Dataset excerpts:
^^^^^^^^^^^^^^^^

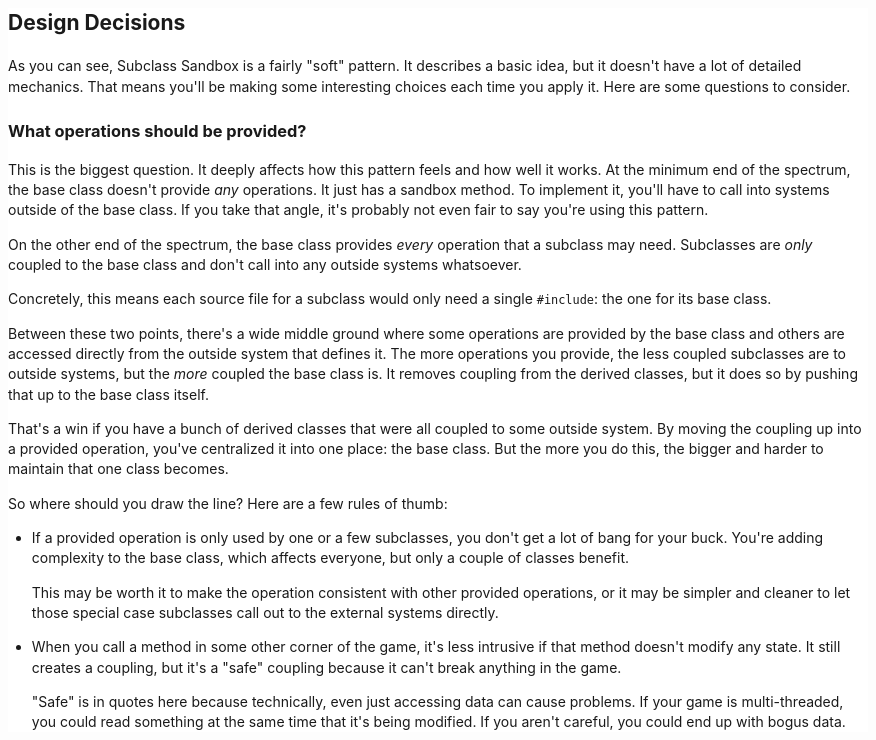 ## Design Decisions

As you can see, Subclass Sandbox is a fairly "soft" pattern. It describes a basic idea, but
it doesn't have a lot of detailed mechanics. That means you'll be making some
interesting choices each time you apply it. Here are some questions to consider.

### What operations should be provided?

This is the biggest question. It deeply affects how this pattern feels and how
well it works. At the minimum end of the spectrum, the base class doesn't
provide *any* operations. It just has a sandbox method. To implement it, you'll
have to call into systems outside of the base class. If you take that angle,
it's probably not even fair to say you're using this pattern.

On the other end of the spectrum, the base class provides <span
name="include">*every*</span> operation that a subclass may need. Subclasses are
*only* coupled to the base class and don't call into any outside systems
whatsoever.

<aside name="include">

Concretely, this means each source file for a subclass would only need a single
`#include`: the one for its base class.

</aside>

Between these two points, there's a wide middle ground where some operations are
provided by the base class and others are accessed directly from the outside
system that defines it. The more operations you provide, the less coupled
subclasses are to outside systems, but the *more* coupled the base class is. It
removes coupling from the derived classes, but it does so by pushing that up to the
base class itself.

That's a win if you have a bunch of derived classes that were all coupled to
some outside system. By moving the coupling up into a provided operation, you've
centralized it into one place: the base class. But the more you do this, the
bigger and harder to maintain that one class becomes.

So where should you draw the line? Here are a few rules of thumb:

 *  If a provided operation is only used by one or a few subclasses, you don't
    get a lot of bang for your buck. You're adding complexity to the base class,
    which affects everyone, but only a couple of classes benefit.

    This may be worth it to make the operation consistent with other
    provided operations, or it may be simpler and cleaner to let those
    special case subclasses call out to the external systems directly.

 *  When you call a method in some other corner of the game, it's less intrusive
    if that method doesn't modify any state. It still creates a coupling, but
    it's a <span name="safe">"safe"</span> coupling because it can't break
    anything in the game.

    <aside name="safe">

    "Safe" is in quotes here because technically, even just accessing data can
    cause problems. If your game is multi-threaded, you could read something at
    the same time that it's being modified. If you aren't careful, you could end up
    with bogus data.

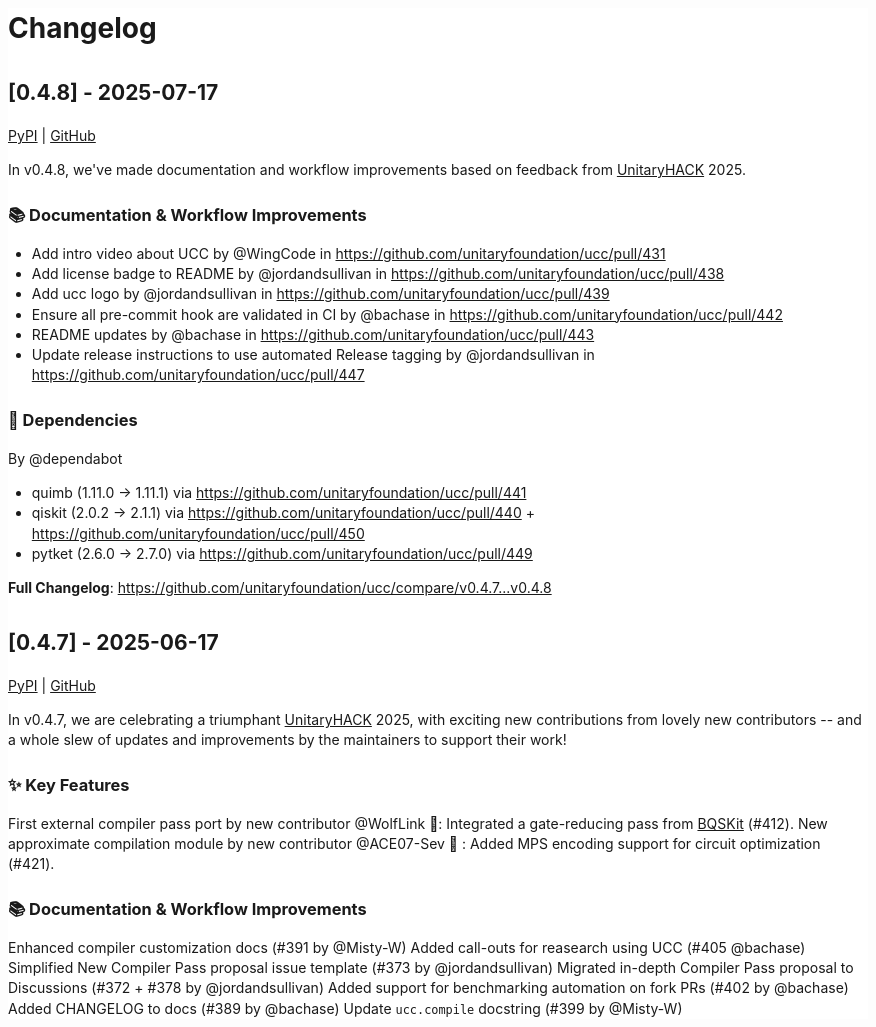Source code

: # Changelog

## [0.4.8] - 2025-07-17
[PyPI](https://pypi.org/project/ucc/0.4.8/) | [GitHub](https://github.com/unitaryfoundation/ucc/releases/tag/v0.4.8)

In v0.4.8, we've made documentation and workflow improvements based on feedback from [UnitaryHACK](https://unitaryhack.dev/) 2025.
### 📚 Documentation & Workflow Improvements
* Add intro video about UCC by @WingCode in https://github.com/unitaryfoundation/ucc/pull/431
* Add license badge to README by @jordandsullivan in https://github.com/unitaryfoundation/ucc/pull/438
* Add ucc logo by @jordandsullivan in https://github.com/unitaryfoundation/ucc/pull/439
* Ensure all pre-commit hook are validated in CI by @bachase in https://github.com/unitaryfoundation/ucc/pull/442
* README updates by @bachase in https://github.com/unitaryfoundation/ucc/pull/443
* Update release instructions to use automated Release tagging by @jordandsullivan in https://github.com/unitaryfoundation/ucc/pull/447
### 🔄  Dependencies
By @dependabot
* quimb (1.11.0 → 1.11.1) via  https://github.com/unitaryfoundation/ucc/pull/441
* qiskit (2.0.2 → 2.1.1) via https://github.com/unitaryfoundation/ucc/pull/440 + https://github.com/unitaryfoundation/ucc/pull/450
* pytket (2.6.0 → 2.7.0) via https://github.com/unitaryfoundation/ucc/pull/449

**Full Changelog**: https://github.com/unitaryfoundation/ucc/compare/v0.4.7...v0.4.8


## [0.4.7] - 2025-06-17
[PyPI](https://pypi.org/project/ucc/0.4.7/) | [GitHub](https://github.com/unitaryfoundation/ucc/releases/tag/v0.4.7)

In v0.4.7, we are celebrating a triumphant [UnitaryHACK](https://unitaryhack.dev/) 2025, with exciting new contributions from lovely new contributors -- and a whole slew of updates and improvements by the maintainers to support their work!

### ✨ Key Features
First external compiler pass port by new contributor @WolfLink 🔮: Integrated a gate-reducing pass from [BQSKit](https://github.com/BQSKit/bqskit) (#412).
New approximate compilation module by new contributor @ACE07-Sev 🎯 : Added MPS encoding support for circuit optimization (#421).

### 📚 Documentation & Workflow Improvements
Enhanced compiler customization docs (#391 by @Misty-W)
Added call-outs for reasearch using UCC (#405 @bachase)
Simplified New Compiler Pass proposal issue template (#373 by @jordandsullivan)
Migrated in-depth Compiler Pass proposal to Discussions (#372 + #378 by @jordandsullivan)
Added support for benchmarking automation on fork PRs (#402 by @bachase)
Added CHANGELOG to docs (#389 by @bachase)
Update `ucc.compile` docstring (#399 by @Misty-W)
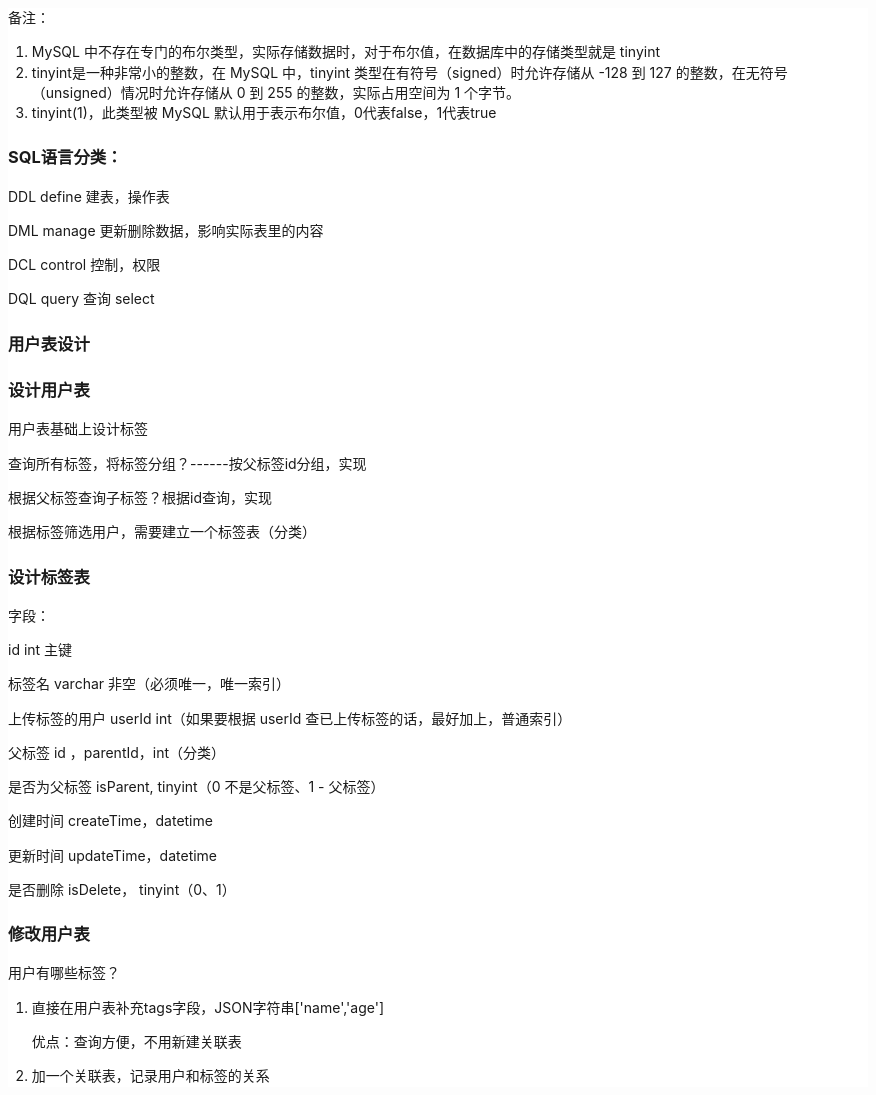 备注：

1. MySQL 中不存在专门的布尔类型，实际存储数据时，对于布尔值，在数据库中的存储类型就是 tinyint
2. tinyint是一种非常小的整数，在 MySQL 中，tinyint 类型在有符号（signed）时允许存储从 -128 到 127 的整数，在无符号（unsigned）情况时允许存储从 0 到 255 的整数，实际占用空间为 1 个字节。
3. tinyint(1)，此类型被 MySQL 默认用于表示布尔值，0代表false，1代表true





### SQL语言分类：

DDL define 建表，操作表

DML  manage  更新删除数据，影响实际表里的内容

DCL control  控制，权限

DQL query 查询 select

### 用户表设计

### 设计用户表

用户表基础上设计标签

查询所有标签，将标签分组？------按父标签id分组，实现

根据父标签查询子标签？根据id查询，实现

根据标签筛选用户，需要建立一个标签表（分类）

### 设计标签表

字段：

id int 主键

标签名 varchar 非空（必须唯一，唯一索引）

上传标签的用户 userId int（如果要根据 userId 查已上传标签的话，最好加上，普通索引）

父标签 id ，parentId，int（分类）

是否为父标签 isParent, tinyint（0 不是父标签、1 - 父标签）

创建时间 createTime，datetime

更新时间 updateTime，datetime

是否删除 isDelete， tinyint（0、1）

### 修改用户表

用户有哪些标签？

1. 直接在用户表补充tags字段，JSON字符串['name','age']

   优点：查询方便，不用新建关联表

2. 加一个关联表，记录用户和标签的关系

^^^^^^^^^^^^^^^^

## The task
Look through the entries above, and wherever a line holds the word "doesn", copy it.

## Response
it doesn't have a lot of detailed mechanics. That means you'll be making some
well it works. At the minimum end of the spectrum, the base class doesn't
    if that method doesn't modify any state. It still creates a coupling, but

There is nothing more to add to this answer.